Although early emergence can be advantageous for some butterflies, giving them more time to search for food at warmer temperatures, Tseng is unsure whether these temperature-induced changes will be beneficial in the long run.

“There’s a limit to the temperatures that insects can withstand, and different insects have different coping mechanisms for hot weather. If we have these extreme heat events, are we going to have the same set of winners and losers? I don’t think we know that answer yet,” Tseng said.

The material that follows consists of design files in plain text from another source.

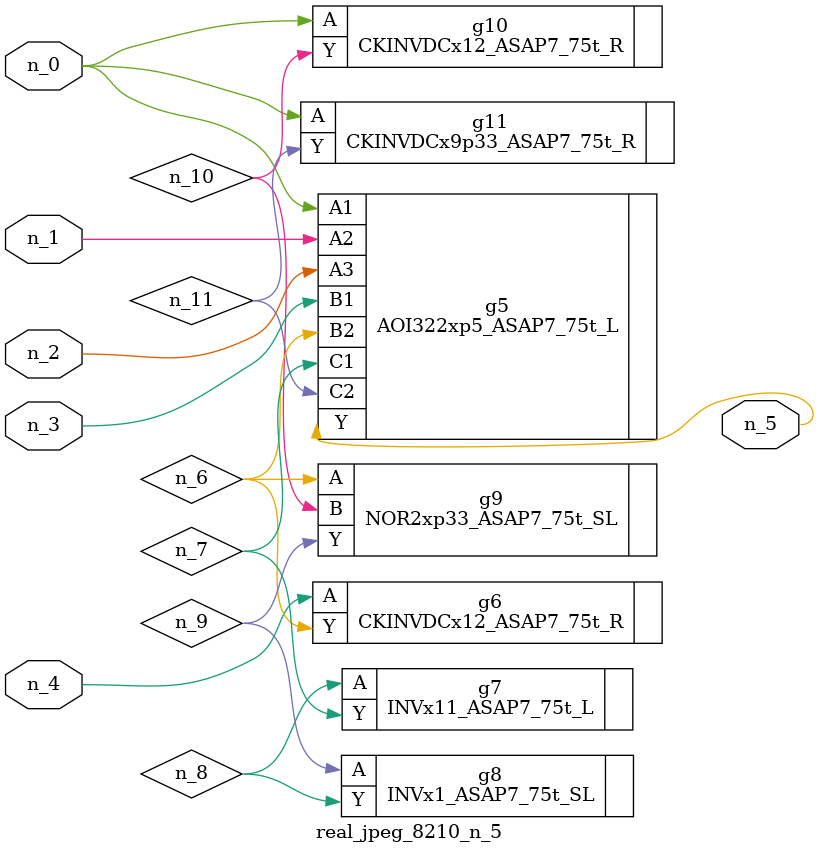
<source format=v>
module real_jpeg_8210_n_5 (n_4, n_0, n_1, n_2, n_3, n_5);

input n_4;
input n_0;
input n_1;
input n_2;
input n_3;

output n_5;

wire n_8;
wire n_11;
wire n_6;
wire n_7;
wire n_10;
wire n_9;

AOI322xp5_ASAP7_75t_L g5 ( 
.A1(n_0),
.A2(n_1),
.A3(n_2),
.B1(n_3),
.B2(n_6),
.C1(n_7),
.C2(n_11),
.Y(n_5)
);

CKINVDCx12_ASAP7_75t_R g10 ( 
.A(n_0),
.Y(n_10)
);

CKINVDCx9p33_ASAP7_75t_R g11 ( 
.A(n_0),
.Y(n_11)
);

CKINVDCx12_ASAP7_75t_R g6 ( 
.A(n_4),
.Y(n_6)
);

NOR2xp33_ASAP7_75t_SL g9 ( 
.A(n_6),
.B(n_10),
.Y(n_9)
);

INVx11_ASAP7_75t_L g7 ( 
.A(n_8),
.Y(n_7)
);

INVx1_ASAP7_75t_SL g8 ( 
.A(n_9),
.Y(n_8)
);


endmodule
</source>
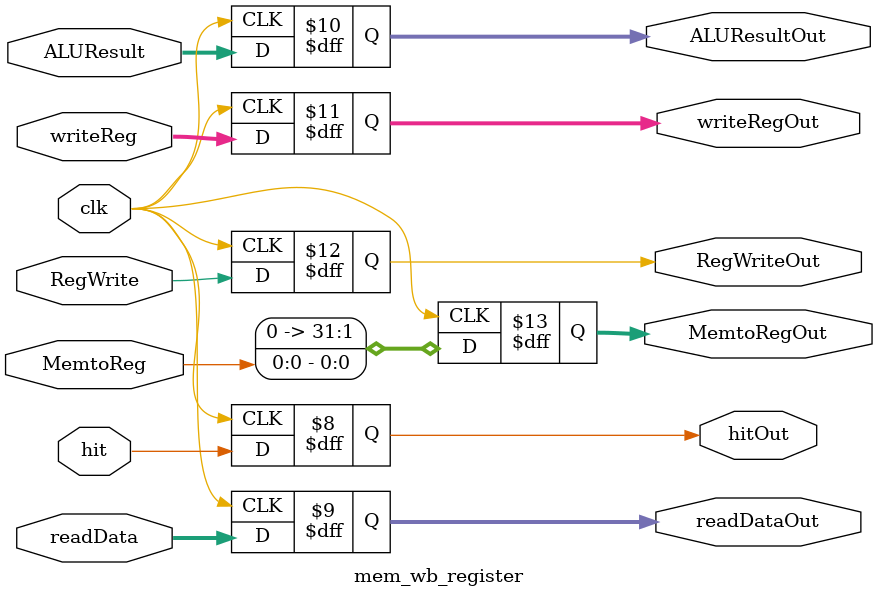
<source format=v>
`timescale 1ns / 1ps

module mem_wb_register(
	input clk,
	input hit,
	input [31:0] readData,
	input [31:0] ALUResult,
	input [4:0] writeReg,
	input RegWrite,
	input MemtoReg,
	output reg hitOut = 0,
	output reg [31:0] readDataOut = 0,
	output reg [31:0] ALUResultOut = 0,
	output reg [4:0] writeRegOut = 0,
	output reg RegWriteOut = 0,
	output reg [31:0] MemtoRegOut = 0
	);
	
	always @(negedge clk)begin 
		hitOut = hit;
		readDataOut = readData;
		ALUResultOut = ALUResult;
		writeRegOut = writeReg;
		RegWriteOut = RegWrite;
		MemtoRegOut = MemtoReg;
	end

endmodule

</source>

Building a more robust future

Researchers are taking action to improve the well-being of insects amid global warming.

One example is Tseng’s Campus Trees, Microbes and Insects project, which assesses how insect diversity is related to the species of trees planted around campus.

The researchers provide valuable information on the suitable selection of urban trees to support insects and cities during climate change.

Around the world, scientists and beekeepers from different climates are collaborating to protect insect populations. Beekeepers in hotter climates, such as southern California or Australia, wrap beehives in insulation and install shade nets to protect the bees from excessive heat.

Many beekeepers also are crossbreeding heat-tolerant bees with species vulnerable to hotter climates to strengthen protection during heatwaves.

However, creating more heat-tolerant insects is not the ultimate solution for addressing the effects of climate change since there are always trade-offs. McAfee noted bees more adapted to hot climates tend to produce less honey, which may reduce the desired output for farmers. Moving forward, farmers will have to balance maximizing crop growth with the bees’ ability to cope with climate change.

Even so, McAfee emphasized the need for more climate change resistant insects.

“Honey bees that most beekeepers are keeping are like dairy cows, but we need something more like a goat ... robust and [less] vulnerable to [these] factors.”